Jonathan Vining
Jonathan Vining, head of urban design in the Cardiff office of Tetra Tech from 2011-2022, is a chartered architect, recognised practitioner in urban design and an academician of the Academy of Urbanism. He has experience on a wide range of architectural, landscape, planning and urban design projects since qualifying over thirty years ago, and has led a series of innovative and landmark projects, inlcuding major brownfield redevelopments in Cardiff (The Sand Wharf and Century Wharf) and Bristol (Temple Quay 2), an acclaimed cancer research centre in Cardiff and a dementia care home in Somerset. He has extensive experience relating to historic buildings and the integration of contemporary architecture into sensitive environments, including: the award-winning refurbishment of the grade II-listed Blast Engine House at Dowlais; an interpretive master plan and conversion of existing buildings and new housing at Pymore, Dorset (an industrial heritage site of UK significance); and a master plan for the Slate Quay area of Caernarfon, part of which lies within a World Heritage Site. He has particular expertise relating to mixed-use development, employment sites and development on and around aerodromes, including the master planning of Pencoed Technology Park and Brocastle, Bridgend, a 52 ha zero-carbon employment site. Since 2001, he has led the master planning of Bro Tathan, Vale of Glamorgan for the Welsh Government, culminating in a planning application in 2009 for 117,000 sqm of runway-related development and infrastructure. Jonathan has provided the urban design input to numerous projects including whole-settlement and town-centre regeneration strategies and action plans (Newport, Ammanford, Brecon and Builth Wells), civic enhancement schemes (Port Talbot civic square, Aberafan seafront), public art strategies, the redevelopment of brownfield sites and neighbourhood regeneration schemes. He has led multi-disciplinary teams on the Loudoun Square, Butetown and Cowbridge Road, Cardiff neighbourhood projects, and housing-led master plans for the former Phurnacite Works site, Abercwmboi, the redevelopment of Cefn Coed Hospital, Swansea and Pentre Felindre, Swansea - an exemplar Welsh village for the twenty-first century.

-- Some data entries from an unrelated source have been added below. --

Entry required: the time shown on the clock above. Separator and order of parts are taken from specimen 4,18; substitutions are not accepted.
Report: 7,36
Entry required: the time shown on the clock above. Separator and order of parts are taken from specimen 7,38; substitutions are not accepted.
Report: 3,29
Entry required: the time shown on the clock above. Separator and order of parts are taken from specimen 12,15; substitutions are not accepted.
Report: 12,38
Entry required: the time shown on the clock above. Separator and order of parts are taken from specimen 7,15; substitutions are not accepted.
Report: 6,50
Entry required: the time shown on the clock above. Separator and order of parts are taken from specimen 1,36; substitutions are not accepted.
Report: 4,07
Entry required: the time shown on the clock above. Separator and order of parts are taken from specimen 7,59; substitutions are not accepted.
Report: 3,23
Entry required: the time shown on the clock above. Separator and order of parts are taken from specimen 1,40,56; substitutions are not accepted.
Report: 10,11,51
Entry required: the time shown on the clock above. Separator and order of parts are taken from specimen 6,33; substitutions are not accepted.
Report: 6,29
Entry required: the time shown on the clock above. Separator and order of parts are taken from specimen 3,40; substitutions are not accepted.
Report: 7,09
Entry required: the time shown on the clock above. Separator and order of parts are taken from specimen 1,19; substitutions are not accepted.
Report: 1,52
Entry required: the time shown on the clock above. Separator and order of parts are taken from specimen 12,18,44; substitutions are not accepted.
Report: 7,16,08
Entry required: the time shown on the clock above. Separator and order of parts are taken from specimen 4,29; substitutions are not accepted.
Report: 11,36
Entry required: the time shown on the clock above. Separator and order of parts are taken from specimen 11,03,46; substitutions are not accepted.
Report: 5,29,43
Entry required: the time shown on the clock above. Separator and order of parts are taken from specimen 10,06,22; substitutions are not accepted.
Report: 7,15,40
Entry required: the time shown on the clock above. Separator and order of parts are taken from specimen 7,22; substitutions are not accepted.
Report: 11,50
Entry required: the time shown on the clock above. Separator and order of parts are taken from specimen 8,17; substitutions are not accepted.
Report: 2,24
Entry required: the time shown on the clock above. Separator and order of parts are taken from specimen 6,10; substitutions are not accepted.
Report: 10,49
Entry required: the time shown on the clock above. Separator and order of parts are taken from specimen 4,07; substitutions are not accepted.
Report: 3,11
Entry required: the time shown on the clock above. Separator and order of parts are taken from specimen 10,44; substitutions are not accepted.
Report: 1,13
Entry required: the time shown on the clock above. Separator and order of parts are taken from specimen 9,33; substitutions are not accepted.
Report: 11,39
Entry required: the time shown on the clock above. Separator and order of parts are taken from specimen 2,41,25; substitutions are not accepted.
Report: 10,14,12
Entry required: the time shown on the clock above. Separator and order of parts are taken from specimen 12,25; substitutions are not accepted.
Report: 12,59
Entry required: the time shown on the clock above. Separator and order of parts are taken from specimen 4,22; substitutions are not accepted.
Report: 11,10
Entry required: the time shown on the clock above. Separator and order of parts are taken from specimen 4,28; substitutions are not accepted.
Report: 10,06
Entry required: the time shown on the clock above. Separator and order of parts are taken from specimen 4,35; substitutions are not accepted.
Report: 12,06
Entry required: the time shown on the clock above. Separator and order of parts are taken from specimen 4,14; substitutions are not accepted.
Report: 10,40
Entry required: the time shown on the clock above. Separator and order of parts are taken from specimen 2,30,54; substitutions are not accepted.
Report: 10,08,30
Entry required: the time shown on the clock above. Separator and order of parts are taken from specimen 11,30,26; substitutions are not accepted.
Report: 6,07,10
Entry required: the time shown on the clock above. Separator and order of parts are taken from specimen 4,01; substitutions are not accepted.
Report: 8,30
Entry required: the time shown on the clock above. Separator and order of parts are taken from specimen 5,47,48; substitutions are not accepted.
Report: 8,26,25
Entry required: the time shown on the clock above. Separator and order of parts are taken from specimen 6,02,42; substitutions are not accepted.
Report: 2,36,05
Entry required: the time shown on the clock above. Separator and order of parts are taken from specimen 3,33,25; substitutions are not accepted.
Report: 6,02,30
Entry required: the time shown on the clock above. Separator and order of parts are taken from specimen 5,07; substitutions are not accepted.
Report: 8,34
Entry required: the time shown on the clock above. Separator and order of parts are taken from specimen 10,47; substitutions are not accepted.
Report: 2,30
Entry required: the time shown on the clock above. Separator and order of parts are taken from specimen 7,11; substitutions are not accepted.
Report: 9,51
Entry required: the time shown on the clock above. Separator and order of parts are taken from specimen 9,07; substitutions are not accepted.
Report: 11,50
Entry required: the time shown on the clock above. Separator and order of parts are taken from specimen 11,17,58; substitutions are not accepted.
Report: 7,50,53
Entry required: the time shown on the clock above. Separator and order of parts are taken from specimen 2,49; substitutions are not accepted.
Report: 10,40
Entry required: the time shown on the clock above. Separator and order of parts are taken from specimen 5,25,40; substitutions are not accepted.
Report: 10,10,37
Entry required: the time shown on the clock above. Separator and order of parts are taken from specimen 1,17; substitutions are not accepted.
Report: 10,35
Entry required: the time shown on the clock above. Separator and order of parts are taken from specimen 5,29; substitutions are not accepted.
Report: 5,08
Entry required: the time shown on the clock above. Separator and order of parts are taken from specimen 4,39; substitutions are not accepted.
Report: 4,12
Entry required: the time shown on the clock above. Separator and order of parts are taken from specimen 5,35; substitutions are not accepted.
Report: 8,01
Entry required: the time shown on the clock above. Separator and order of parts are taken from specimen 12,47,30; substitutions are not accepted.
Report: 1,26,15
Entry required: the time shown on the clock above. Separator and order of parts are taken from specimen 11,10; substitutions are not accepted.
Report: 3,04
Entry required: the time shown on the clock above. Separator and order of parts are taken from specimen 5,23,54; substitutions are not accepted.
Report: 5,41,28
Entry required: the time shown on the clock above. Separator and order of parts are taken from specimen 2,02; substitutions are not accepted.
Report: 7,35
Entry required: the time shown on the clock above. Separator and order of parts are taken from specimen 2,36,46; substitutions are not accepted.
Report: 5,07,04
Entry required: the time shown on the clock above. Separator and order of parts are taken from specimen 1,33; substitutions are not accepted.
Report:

Several of Jonathan's projects have won design awards. He was a finalist in the Birnbeck Island International Architecture Competition in 2007 and his work has been exhibited widely, including at the 'Summer Exhibition' of the Roayl Academy of Arts, London in 1985, the prestigious '40 under Forty' exhibition in London in 1988, and the 'Land Architecture People' exhibitions in Copenhagen and London in 2009-10. He was a visiting critic and regular part-time studio tutor at the Welsh School of Architecture for over thirty years and, from 2004 to 2006, was a visiting fellow in urban design teaching on the newly established urban design master's degree course at Cardiff University. Jonathan has been a trustee of the Dewi-Prys Thomas Trust since 2003 and sub-editor of the Royal Society of Architect in Wales's journal 'Touchstone' since its inception in 1996. He has been a judge for over ten design award schemes, including in 2016 for the most prestigious one in Wales, the Gold Medal for Architecture at the National Eisteddfod of Wales. He was appointed a commissioner of the Royal Commission on the Ancient and Historical Monuments of Wales in April 2019.